Munich, 23 de junio de 1784
El jefe de los Iluminados de Baviera, Adam Weishaupt, y su mano derecha, el barón Adolfo von Knigge, volvieron a leer el decreto, palabra por palabra.
—Aunque no se nos designe claramente —observó Weishaupt—, somos el blanco principal de Karl Theodor y de su maldito confesor.
—Dada la falta de precisión del texto —consideró Von Knigge—, ningún tribunal nos condenará.
—¡Sobre todo, no corramos riesgos! Nos acusarían de subversión y de conspiración contra el príncipe-elector, encantado de convertimos en ejemplo.
—¿Qué proponéis, en ese caso?
—Hay que saber hasta dónde quieren llegar Karl Theodor y sus aliados. Finjamos, pues, obedecerle pronunciando una aparente disolución de nuestra orden y pidiendo a todos sus miembros que guarden silencio. Tal vez esta actitud muestre al príncipe-elector que ha obtenido una gran victoria.

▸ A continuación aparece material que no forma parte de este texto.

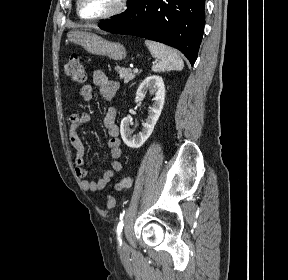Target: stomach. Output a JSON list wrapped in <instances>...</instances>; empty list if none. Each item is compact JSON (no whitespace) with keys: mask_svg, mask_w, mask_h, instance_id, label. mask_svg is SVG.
<instances>
[{"mask_svg":"<svg viewBox=\"0 0 288 280\" xmlns=\"http://www.w3.org/2000/svg\"><path fill=\"white\" fill-rule=\"evenodd\" d=\"M67 37L70 42L83 46L93 55L107 56L117 61L124 59L127 55L121 43L108 41L92 32L69 31Z\"/></svg>","mask_w":288,"mask_h":280,"instance_id":"1","label":"stomach"}]
</instances>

—Sólo un mal rato que pasar, suponéis… ¡Yo no lo creo! —objetó Von Knigge—. Esta declaración de guerra tendrá consecuencias. El oscurantismo religioso desea destruir nuestro movimiento utilizando la tontería y la cobardía de los príncipes que desean conservar su trono a toda costa. Yo me niego a bajar los brazos. Estoy de acuerdo en que guardemos un relativo silencio, si las logias siguen reuniéndose en secreto. Además, fundaremos sociedades de lectura, abiertas a todo el mundo, en las que difundiremos nuestras ideas. Ni siquiera Karl Theodor podrá tacharlas de secretas.
—Es interesante —reconoció Weishaupt.
Viena, 30 de junio de 1784
—Mi amigo Frank ha actuado de un modo magnífico —estimó Geytrand—. He aquí que los Iluminados han sido heridos en pleno corazón, y además, en su propio feudo, Baviera.
—Lamentablemente, el decreto del príncipe-elector Karl Theodor es demasiado vago —deploró Joseph Anton—. No designa explícitamente a los Iluminados y los francmasones.
—¡Nadie va a engañarse!
—Las altas personalidades, incluso los magistrados, que pertenecen a la orden, retardarán o bloquearán la aplicación de esta ley afirmando que la francmasonería no lleva a cabo acción ilegal alguna y no amenaza ningún trono.
—Puesto que es, efectivamente, una sociedad secreta, los tribunales la prohibirán.
—Sería demasiado sencillo, mi buen Geytrand. Los francmasones encontrarán mil y una maneras de escapar a la sanción.
—Frank quiere acabar con ellos y Karl Theodor sigue ciegamente sus directrices.
—En pleno ascenso, los Iluminados no renunciarán a imponerse. Sin duda fingirán que se doblegan para contraatacar mejor. La guerra no ha hecho más que empezar.